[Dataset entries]

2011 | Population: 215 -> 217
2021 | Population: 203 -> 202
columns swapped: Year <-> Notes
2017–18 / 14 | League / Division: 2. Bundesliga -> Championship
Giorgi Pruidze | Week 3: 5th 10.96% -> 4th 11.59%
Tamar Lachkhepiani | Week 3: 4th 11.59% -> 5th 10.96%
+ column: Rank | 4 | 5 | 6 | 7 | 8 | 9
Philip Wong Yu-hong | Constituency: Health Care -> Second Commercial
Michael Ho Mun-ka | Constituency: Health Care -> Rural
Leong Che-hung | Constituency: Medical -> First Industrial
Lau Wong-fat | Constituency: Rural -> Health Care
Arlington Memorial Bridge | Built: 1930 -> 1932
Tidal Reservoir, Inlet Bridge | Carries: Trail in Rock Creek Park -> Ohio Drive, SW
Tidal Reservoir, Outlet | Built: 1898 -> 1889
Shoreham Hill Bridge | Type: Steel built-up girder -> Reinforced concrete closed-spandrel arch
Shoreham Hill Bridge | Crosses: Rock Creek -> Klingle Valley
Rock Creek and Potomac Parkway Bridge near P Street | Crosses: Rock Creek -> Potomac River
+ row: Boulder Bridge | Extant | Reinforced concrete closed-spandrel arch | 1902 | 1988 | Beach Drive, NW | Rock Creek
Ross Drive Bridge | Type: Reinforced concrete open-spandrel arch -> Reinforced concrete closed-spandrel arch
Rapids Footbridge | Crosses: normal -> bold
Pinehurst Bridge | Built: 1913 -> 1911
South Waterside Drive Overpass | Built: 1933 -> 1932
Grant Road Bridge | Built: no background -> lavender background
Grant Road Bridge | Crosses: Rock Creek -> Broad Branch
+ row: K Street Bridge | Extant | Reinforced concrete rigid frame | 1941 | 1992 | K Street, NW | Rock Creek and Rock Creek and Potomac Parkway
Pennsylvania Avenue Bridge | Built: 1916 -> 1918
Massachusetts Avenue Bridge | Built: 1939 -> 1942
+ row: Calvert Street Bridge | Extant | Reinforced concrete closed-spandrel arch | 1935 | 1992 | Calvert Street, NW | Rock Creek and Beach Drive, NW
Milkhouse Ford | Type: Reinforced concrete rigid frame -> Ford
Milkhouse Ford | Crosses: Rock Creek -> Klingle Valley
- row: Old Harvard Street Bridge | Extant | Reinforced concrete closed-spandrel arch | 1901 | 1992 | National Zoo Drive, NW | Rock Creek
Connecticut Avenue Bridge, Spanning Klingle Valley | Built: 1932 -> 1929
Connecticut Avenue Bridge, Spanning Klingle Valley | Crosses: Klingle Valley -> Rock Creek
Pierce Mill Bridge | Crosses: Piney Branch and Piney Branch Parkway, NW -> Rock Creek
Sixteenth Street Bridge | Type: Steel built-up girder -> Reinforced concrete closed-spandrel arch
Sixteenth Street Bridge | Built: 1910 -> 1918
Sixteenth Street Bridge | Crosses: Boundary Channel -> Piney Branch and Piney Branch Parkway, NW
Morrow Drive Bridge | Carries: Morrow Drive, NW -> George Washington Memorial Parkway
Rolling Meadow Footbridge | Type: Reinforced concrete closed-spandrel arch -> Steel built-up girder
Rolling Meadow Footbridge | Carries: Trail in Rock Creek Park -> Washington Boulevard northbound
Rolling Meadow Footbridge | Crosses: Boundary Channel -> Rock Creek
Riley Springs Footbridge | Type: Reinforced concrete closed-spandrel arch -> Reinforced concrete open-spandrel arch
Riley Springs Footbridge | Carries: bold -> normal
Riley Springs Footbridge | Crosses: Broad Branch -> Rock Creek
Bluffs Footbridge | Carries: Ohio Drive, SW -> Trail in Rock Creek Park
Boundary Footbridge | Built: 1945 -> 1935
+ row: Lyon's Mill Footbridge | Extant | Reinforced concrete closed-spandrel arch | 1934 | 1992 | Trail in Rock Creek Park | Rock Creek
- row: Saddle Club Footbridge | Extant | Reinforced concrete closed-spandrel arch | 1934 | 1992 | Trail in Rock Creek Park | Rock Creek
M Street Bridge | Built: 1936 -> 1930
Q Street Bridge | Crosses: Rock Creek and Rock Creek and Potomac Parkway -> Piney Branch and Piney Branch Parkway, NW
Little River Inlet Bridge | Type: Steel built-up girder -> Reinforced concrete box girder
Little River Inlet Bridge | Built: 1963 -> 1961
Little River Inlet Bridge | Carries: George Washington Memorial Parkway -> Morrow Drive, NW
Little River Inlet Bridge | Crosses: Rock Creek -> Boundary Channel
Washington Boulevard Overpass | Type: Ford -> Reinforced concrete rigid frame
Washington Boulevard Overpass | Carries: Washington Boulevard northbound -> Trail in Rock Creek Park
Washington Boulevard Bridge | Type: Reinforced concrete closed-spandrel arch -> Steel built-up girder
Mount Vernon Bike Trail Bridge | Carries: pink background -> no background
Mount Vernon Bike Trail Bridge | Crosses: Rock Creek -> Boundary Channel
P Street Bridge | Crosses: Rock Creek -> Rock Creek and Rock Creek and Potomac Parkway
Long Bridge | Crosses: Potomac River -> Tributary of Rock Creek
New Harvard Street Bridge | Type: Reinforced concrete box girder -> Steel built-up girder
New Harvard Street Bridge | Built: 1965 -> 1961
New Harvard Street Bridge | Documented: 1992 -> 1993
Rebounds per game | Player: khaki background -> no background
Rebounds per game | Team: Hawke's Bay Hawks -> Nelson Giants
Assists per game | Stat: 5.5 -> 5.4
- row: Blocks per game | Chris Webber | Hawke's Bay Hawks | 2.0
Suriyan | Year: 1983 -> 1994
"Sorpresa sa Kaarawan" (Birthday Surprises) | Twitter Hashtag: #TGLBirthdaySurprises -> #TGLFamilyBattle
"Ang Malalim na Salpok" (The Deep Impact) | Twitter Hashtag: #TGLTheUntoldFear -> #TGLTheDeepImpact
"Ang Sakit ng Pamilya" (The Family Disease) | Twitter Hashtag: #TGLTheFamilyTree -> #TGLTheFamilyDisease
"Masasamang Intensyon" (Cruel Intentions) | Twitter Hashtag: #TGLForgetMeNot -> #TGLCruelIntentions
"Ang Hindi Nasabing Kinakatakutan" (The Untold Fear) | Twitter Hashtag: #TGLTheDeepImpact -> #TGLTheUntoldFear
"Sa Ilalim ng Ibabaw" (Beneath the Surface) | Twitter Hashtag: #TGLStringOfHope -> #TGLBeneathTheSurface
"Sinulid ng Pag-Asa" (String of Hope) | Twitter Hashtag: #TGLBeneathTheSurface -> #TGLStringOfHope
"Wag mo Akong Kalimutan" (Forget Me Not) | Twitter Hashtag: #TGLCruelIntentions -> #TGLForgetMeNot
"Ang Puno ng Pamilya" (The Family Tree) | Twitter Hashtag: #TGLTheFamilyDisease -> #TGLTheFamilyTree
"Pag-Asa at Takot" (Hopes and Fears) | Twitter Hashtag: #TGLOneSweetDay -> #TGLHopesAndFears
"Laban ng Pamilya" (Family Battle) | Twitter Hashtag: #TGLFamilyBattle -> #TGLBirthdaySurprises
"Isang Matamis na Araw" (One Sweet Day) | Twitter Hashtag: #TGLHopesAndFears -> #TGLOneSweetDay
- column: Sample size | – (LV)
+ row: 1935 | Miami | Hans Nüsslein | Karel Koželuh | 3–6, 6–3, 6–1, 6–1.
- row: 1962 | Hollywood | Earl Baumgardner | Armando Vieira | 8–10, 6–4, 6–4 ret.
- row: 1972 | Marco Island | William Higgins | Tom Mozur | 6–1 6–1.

Exercise instructions ->
Replace "Constituency" with "District" in the lines from the start of the records up to and including the line with "Rock Creek and Potomac Parkway Bridge", and give those lines again with everything else unchanged.

Completed task ->
2011 | Population: 215 -> 217
2021 | Population: 203 -> 202
columns swapped: Year <-> Notes
2017–18 / 14 | League / Division: 2. Bundesliga -> Championship
Giorgi Pruidze | Week 3: 5th 10.96% -> 4th 11.59%
Tamar Lachkhepiani | Week 3: 4th 11.59% -> 5th 10.96%
+ column: Rank | 4 | 5 | 6 | 7 | 8 | 9
Philip Wong Yu-hong | District: Health Care -> Second Commercial
Michael Ho Mun-ka | District: Health Care -> Rural
Leong Che-hung | District: Medical -> First Industrial
Lau Wong-fat | District: Rural -> Health Care
Arlington Memorial Bridge | Built: 1930 -> 1932
Tidal Reservoir, Inlet Bridge | Carries: Trail in Rock Creek Park -> Ohio Drive, SW
Tidal Reservoir, Outlet | Built: 1898 -> 1889
Shoreham Hill Bridge | Type: Steel built-up girder -> Reinforced concrete closed-spandrel arch
Shoreham Hill Bridge | Crosses: Rock Creek -> Klingle Valley
Rock Creek and Potomac Parkway Bridge near P Street | Crosses: Rock Creek -> Potomac River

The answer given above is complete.